En cette période de “distanciation sociale” (on dit maintenant “physique”), et de ménage-rangements, je revisite un cahier de 2003 que j’aime beaucoup et que j’avais intitulé Index du toucher. Partie de l’idée (trouvée chez Bachelard) que comme il existe des écrivains “voyants” il y en a des “touchants”, je m’étais mise à lire des auteurs que j’aimais en suivant cette piste. Mon index comprend plus de cent pages avec des entrées comme : agripper, explorer, gratter, enfouir, tenir, tâtonner, caresser, creuser, envelopper, palper, pousser, se vautrer, limites, bords, contours, écarts, peaux, etc. Et aussi : toucher et voir, toucher et connaître, toucher et écrire…
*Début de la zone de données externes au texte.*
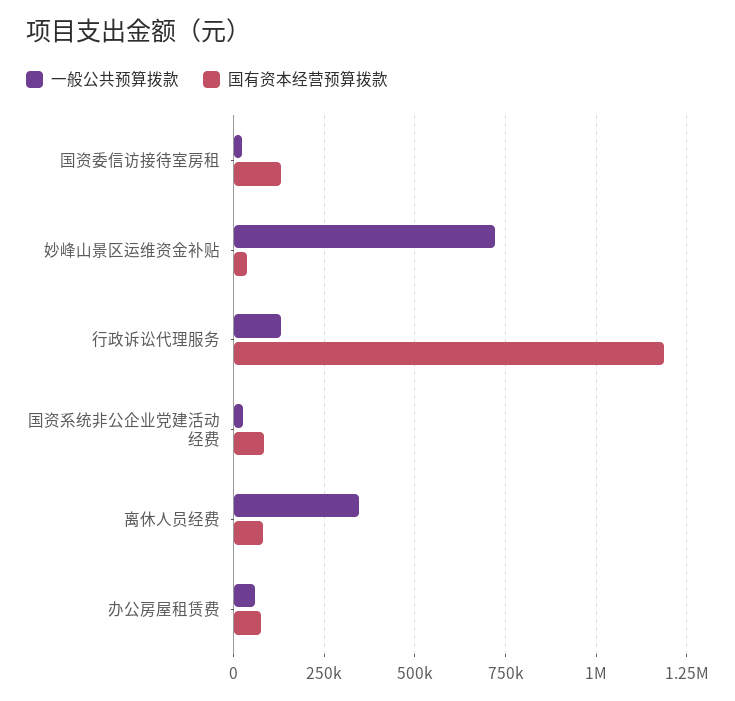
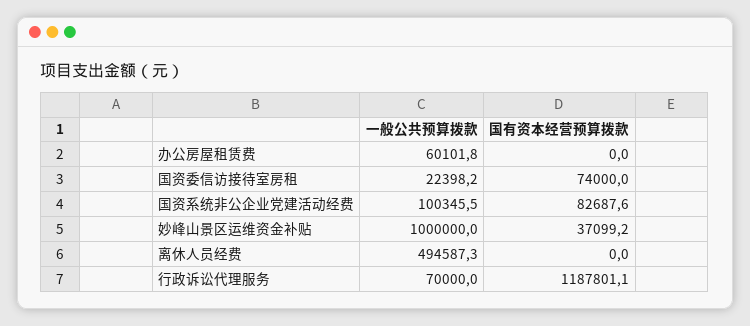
  {
    "一般公共预算拨款": {
      "国资委信访接待室房租": 22398.2,
-     "妙峰山景区运维资金补贴": 725000,
+     "妙峰山景区运维资金补贴": 1000000,
-     "行政诉讼代理服务": 125000,
+     "行政诉讼代理服务": 70000,
-     "国资系统非公企业党建活动经费": 25000,
+     "国资系统非公企业党建活动经费": 100345.5,
-     "离休人员经费": 350000,
+     "离休人员经费": 494587.3,
      "办公房屋租赁费": 60101.8
    },
    "国有资本经营预算拨款": {
-     "国资委信访接待室房租": 125000,
+     "国资委信访接待室房租": 74000,
      "妙峰山景区运维资金补贴": 37099.2,
      "行政诉讼代理服务": 1187801.1,
      "国资系统非公企业党建活动经费": 82687.6,
-     "离休人员经费": 75000,
+     "离休人员经费": 0,
-     "办公房屋租赁费": 75000
+     "办公房屋租赁费": 0
    }
  }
Il y aurait moyen, avec un tel sujet, d’entamer une thèse de 1000 pages qui irait d’Aristote à nos jours, mais cette idée me fait bâiller, et je me propose plus simplement de picorer, au mois de mai, à petits coups de bec de mouette, les mots grattants, tâtonnants, caressants ou vautrés des écrivains qui me touchent le plus. J’avais déjà commencé sur ce blog, il y a trois-quatre ans, à montrer qu’on pouvait appeler Rimbaud « poète touchant » http://patte-de-mouette.fr/2016/10/07/rimbaud-le-touchant/
Mais la première phrase qui s’impose aujourd’hui est sans doute celle-ci, de Jean-Luc Nancy :
Il n’arrive rien d’autre à l’écriture, s’il lui arrive quelque chose, que de toucher. Plus précisément : de toucher le corps (ou plutôt tel corps singulier) avec l’incorporel du “sens”. Et par conséquent, de rendre l’incorporel touchant, ou de faire du sens une touche.
(Ce texte a été grandement commenté par un livre de Derrida : Le Toucher, Jean-Luc Nancy, que je ne retrouve plus dans ma bibliothèque encore mal rangée, mais dont mon Index du toucher porte un certain nombre d’empreintes.)
Bonjour,
Pourquoi utiliser “distanciation sociale”… ?
On comprend bien que c’est dans l’espace social ou dans l’espace public que cette distance s’applique. C’est une distanciation physique dans l’espace social et/ou public… Alors parlons de “distanciation physique” ou de “distanciation corporelle” mais pas de “distanciation sociale”… ce me semble…
Bonne semaine.
JFrançois
J’utilise l’expression consacrée entre guillemets (chaque lecteur y mettra la nuance d’ironie qu’il souhaite), et appelez ça comme vous voulez, le propos n’est pas là. Je suis intéressée par l’interdit du toucher que cette “distanciation” suppose. Et peut-être encore plus intéressée par “l’incorporel touchant” de la lecture-écriture.